Back on Tilos, the island was self sufficient in terms of energy: all electricity on Tilos is generated by wind turbines and solar panels. Here on Astypalea the emphasis is more on clean environment as they move towards blanket bans on petrol cars and cigarettes (smoking is already banned in the Chora). Consequently we are given an EV for touring here, the first time we’ve driven a fully electric vehicle.

Inside the palace
View from the palace

Astypalea has been a bit of a slow burner for us, we’ve grown to like it rather than gone a bundle from day one, away at least from the beauty of Chora. With Chora so close to the coast, there are no inland settlements at all, with the island’s few villages dotted mostly along the southern coasts. Livadi (yes, another Livadi) and Analipsi (aka Maltezana) are two pretty seaside villages each with decent beaches and a number of tavernas, but numerous other coves and beaches are tucked away around the island, accessible by boat or “secondary road”.

Chrissi Ammos beach

Some of these so-called secondary roads are barely worthy of being called a track, let alone a road. Driving down these rally-style, potholed, rock strewn unmade dirt tracks is certainly an experience, one which makes us nervous about taking this brand spanking new pristine electric vehicle through what is effectively off-road territory. Until, that is, we reach the end and find a dozen other saloon cars already there, most of them hire cars just like ours.

Astypalea barren landscape and secondary road

Inside both wings of the butterfly the terrain is fairly barren, steeply rising hills thrusting up from deep gulleys, each hillside coated with bone dry spiny plants no more than six inches tall.
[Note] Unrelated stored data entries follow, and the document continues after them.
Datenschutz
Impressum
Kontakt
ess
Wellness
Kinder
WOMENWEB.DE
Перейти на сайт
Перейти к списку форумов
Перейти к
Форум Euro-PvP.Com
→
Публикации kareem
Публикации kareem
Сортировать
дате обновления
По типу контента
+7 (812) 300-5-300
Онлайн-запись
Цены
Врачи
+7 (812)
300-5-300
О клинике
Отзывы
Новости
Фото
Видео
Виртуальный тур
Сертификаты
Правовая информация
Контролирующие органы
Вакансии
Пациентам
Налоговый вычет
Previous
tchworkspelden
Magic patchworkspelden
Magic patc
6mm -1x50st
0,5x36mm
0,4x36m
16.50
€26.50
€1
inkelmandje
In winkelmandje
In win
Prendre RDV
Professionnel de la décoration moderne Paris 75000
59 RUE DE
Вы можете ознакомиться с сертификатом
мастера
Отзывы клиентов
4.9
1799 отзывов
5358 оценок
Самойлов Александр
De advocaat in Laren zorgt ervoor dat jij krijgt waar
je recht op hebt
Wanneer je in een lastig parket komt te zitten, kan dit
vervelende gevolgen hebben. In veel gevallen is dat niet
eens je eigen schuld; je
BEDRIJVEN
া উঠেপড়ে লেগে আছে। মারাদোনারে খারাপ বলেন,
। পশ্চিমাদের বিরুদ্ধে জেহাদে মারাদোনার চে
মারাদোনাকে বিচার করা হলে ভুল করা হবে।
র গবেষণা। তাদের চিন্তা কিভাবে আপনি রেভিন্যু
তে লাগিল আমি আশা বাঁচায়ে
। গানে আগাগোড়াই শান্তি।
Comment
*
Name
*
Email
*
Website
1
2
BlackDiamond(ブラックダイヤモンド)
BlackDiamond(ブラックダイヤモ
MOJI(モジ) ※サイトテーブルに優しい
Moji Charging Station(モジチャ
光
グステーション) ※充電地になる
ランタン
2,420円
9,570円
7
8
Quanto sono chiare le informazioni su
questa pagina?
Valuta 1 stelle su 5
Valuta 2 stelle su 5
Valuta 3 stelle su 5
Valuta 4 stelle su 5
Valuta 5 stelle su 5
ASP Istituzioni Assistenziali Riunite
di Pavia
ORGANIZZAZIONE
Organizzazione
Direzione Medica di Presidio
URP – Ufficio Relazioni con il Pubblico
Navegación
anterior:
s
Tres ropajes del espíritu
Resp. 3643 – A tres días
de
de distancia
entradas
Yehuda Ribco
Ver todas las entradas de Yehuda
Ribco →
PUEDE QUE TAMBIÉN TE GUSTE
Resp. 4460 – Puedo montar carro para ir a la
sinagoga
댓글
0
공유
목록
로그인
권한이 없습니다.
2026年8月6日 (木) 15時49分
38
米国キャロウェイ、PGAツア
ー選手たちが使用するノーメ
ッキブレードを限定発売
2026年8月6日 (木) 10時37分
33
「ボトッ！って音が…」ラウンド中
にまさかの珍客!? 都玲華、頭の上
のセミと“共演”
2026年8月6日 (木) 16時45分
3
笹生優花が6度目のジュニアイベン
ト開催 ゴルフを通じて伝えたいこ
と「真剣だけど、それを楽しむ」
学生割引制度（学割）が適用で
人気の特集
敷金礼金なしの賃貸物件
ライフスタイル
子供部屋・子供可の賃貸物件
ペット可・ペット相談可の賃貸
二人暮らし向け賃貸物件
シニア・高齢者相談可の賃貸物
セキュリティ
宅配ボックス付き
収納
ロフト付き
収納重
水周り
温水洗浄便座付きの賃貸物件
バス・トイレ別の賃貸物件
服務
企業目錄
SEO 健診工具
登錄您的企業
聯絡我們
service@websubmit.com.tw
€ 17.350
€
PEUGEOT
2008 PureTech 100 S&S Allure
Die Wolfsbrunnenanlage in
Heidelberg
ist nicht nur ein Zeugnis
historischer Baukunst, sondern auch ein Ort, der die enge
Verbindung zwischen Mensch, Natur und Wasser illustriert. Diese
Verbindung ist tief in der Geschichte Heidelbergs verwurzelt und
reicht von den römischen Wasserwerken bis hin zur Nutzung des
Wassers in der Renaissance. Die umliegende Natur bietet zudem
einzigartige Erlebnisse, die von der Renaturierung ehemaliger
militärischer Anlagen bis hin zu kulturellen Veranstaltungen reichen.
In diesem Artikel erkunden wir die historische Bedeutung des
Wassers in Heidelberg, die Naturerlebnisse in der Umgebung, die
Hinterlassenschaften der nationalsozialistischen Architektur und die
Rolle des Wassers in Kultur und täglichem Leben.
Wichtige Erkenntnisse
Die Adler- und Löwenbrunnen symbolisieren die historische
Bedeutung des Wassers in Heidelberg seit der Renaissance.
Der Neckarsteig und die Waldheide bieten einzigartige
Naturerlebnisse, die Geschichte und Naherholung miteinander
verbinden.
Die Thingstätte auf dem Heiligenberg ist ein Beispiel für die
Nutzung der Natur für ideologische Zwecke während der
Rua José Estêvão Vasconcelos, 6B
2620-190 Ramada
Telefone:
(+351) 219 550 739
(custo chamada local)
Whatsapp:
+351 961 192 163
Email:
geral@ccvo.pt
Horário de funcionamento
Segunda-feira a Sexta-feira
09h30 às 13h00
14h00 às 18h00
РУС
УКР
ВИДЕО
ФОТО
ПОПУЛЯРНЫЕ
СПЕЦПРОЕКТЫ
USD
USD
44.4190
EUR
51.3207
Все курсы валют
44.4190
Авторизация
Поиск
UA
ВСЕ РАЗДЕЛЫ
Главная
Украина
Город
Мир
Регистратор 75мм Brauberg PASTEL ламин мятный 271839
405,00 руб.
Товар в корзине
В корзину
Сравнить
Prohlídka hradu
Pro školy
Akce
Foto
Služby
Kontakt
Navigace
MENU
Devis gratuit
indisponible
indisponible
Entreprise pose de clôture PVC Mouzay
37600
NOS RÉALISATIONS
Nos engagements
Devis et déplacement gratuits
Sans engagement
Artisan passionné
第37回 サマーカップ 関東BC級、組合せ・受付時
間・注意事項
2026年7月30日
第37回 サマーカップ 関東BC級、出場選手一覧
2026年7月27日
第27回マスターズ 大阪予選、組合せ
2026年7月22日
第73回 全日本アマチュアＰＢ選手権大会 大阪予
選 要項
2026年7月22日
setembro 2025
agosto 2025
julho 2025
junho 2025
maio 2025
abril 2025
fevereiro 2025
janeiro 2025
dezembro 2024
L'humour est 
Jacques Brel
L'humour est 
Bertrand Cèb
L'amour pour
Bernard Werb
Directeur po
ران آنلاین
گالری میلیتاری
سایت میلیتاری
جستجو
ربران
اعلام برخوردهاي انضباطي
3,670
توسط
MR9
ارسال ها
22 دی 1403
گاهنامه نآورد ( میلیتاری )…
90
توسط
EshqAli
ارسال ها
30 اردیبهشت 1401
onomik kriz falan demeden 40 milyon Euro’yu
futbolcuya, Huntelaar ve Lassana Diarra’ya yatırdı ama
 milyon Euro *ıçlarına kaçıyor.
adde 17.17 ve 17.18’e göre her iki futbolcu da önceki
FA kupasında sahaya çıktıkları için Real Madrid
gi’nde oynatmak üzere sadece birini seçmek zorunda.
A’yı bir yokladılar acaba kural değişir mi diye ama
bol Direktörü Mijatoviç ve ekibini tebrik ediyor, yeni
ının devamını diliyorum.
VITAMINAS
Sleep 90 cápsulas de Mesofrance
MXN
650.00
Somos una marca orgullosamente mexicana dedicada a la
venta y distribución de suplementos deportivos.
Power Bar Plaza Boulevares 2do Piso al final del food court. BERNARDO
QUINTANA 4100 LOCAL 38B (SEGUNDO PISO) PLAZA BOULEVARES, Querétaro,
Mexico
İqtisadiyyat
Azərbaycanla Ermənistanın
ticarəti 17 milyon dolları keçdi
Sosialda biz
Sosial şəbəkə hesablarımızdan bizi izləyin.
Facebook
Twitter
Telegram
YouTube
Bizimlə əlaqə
Towards the south side though, herbs and fruits, including tangerine and olive trees, thyme and capers, are more in evidence. 

The southern coastline of both “wings” is for the most part the gentle half and is where most of the best beaches are. On the north shoreline, though, the coast is far more rugged, the rocks strangely crenellated by erosion, giving it an almost Atlantic look. 

Astypalea coastline

It’s noticeable that things are beginning to change out here now as we move from peak season to shoulder. Apartments are easier to find, we can check in early and check out late whenever we need to, restaurants are no longer full. The outrageous 40+ temperatures of a few weeks ago have long gone and the days now peak at around 29/30; evening temperatures and the wind temperature have dropped noticeably, sweatshirts and jackets are starting to appear amongst the islanders. Dimitris’ Mum thinks it’s cold and offers Michaela a jumper.

We move on to our next destination with our time on Astypalea having been more than a little bit blighted by the strong winds and on reflection perhaps we weren’t able to make the most of it. Meltemi usually eases off once August is over, she seems to be a bit late this year.